Moreover, enemies will frequently emerge from the 3D backdrops onto the 2D plane of combat. Although visually impressive, this does sometimes result in a mixup between background and foreground, and occasionally you might find yourself gunning after an enemy not actually involved in combat yet, which can be infuriating when three pop up behind you, right on your shoulder.
Back to those enormous bosses, though. The thirteen gargantuan mechanical beasts you'll face range from diesel-powered, gigantic arachnids, to a killer train, to a deadly, tentacular Matrix-esque sentinel, all brought to life in large part by Animatrix and Evangelion artist Mahiro Maeda. Even that aforementioned production line tries to kill you at some point. Finding points of weakness is the first step, with all of the boss battles taking in multiple stages, with the camera once again dancing around in three dimensions to present different targets on each boss.
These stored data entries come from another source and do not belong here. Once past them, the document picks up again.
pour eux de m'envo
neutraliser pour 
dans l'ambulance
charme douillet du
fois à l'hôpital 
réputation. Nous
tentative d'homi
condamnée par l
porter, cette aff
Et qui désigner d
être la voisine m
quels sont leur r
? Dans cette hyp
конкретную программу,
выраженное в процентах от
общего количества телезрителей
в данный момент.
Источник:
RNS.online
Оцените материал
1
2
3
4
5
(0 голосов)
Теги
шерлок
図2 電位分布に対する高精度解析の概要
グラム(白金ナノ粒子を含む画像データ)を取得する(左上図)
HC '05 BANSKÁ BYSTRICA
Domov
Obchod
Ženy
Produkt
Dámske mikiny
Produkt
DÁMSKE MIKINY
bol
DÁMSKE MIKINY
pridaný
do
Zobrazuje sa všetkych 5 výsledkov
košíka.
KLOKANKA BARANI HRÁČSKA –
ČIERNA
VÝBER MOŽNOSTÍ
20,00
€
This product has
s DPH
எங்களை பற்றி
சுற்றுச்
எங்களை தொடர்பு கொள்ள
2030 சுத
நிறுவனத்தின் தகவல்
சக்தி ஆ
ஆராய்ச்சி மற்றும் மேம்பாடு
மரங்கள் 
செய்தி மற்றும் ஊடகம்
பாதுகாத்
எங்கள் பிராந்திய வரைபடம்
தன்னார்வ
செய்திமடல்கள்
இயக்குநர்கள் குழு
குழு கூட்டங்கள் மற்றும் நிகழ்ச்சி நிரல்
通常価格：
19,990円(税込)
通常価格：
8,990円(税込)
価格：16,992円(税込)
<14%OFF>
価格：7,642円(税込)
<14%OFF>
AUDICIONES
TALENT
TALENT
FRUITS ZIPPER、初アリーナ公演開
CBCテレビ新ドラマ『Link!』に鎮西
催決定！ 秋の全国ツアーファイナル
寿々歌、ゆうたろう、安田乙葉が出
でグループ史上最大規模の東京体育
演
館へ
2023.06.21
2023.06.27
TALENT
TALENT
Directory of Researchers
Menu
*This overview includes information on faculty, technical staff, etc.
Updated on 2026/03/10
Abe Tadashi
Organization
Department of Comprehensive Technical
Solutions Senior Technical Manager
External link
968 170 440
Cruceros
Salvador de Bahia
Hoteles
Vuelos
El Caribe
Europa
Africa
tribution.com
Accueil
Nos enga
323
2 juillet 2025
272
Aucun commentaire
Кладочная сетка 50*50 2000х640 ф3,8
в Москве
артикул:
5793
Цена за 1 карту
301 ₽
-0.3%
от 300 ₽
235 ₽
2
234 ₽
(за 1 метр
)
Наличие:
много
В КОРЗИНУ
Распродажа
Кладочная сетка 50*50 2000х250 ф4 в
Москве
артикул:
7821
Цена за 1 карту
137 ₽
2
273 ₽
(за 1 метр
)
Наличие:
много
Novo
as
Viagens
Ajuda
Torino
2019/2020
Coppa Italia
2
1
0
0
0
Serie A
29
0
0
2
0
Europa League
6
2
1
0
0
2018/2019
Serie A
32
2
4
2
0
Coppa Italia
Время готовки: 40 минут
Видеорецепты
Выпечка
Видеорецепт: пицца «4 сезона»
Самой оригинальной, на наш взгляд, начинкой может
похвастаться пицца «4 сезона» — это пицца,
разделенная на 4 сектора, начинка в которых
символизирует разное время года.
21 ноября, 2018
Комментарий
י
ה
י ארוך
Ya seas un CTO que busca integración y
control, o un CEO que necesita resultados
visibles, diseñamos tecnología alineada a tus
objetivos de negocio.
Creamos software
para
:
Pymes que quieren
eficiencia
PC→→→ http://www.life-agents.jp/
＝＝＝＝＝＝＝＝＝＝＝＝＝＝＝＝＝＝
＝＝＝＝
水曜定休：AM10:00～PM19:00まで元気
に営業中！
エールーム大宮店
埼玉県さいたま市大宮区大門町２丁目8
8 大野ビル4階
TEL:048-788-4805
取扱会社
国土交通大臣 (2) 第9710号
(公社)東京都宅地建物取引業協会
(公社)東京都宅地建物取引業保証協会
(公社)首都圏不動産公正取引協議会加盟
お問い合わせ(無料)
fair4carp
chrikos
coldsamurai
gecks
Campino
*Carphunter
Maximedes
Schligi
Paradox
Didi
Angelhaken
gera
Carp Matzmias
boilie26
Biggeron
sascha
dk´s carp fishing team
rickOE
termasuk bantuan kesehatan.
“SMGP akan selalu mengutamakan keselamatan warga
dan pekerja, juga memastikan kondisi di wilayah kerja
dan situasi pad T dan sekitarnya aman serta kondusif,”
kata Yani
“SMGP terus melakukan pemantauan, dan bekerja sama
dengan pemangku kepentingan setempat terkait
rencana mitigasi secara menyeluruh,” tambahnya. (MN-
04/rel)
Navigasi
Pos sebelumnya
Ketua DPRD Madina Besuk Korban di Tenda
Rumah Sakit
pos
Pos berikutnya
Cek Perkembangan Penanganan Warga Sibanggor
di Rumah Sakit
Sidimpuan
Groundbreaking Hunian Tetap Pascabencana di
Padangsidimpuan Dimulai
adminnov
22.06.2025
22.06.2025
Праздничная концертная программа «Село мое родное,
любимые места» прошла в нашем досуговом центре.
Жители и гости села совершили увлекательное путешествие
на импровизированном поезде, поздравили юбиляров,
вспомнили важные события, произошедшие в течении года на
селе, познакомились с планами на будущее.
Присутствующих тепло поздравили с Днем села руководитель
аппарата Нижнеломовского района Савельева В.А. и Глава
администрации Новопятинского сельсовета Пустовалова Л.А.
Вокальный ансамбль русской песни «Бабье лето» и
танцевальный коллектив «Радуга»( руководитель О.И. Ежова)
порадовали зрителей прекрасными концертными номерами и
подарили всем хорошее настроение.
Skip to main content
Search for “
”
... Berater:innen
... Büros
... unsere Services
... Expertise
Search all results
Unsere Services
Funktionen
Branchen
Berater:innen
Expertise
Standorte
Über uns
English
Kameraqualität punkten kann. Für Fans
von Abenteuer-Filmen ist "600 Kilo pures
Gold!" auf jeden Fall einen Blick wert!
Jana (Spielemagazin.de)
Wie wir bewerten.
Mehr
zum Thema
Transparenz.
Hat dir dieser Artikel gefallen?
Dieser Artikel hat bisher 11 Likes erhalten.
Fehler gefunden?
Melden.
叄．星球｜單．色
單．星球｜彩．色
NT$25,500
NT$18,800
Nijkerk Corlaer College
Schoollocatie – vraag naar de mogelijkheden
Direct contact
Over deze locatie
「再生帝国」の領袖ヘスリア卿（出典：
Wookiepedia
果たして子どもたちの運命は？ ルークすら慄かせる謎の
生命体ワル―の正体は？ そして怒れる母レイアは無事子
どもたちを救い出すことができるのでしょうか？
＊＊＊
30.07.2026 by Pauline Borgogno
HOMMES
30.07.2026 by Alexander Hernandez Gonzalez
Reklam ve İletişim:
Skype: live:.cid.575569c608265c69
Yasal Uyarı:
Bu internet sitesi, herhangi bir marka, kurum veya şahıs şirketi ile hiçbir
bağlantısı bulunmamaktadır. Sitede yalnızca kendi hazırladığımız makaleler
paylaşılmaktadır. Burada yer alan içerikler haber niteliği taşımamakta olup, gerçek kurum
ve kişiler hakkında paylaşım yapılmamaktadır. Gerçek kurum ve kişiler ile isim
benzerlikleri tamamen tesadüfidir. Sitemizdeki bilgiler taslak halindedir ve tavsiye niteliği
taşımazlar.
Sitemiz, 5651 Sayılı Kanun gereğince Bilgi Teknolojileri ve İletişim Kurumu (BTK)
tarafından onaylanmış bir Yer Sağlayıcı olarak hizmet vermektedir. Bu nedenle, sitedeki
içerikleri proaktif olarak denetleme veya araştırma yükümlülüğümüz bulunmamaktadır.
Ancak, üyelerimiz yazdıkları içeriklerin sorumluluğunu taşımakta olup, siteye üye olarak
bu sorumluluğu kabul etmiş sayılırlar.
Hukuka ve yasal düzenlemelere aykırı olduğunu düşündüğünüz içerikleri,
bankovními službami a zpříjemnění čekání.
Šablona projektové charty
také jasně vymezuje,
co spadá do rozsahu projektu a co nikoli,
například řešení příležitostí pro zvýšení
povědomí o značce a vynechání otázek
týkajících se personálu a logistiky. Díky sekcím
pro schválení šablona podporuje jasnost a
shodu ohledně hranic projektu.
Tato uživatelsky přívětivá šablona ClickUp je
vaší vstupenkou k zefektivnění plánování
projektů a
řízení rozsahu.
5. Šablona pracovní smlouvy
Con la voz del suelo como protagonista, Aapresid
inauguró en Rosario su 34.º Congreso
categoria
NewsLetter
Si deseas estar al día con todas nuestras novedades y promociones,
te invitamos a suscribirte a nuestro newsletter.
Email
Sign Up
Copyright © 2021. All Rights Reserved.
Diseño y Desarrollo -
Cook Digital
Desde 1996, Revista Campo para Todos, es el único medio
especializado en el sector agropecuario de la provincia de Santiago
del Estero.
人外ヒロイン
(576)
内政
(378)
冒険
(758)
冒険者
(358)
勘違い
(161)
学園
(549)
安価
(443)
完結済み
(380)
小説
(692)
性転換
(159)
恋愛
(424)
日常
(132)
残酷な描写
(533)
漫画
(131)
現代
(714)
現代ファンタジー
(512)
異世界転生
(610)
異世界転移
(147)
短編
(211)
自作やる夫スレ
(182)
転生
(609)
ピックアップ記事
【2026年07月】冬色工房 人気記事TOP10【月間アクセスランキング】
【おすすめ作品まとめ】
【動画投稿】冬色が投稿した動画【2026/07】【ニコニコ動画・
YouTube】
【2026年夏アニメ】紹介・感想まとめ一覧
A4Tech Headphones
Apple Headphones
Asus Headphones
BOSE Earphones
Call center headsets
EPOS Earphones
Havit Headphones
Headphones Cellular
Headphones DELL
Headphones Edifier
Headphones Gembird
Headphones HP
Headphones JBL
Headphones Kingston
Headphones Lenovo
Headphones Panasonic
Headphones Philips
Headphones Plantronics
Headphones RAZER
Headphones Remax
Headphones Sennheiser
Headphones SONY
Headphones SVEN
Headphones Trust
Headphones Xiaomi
Once you beat any of the bosses in the Story, you unlock them for training in a separate side mode.
In fact, that's all Story mode is really for - the unlocking of options to enable a wider variety of choice in Arcade and Score Attack. It's here that genre veterans will find the most to shout about, with 63 different combinations of planes, pilots, and abilities available to unlock, to tailor to suit your needs and play style, with an eye of climbing up those leaderboards to prove your mastery. Score Attack, in particular, is ruthless in its challenge, issuing players with one life, and one life only, with the gauntlet thrown down to see just how good you really are.
At the end of the day, Digital Reality and Grasshopper have created an accessible shooter, they truly have, but in as much as this is an homage of sorts to the SHMUPs of the last three decades, this is a game really built for genre fans. 1200 Microsoft Points is a steep asking price for the newcomer, but the veteran should pay it gladly. It's not a perfect game, and CAVE purists might complain, but we should be thankful that a modern side-scrolling shooter that strives for a little freshness should exist at all, particularly in the West.
- Breathtaking presentation
- Excellent time-based mechanics
- Brilliant boss battles
- Grand story, but poorly integrated
- 2.5 D occasionally causes enemy identification issues
- Price too steep for genre newcomers?
The Short Version: Sine Mora is a game that promotes a sense of accessibility, which should certainly be applauded. But its the veterans who'll find the most value in this game, with this collaborative effort providing a fine homage to one of gaming's most enduring genres. Visually striking, with some new tricks for the old dogs, if you've ever had even a passing interest in SHMUPs, you'll want to give this one a look.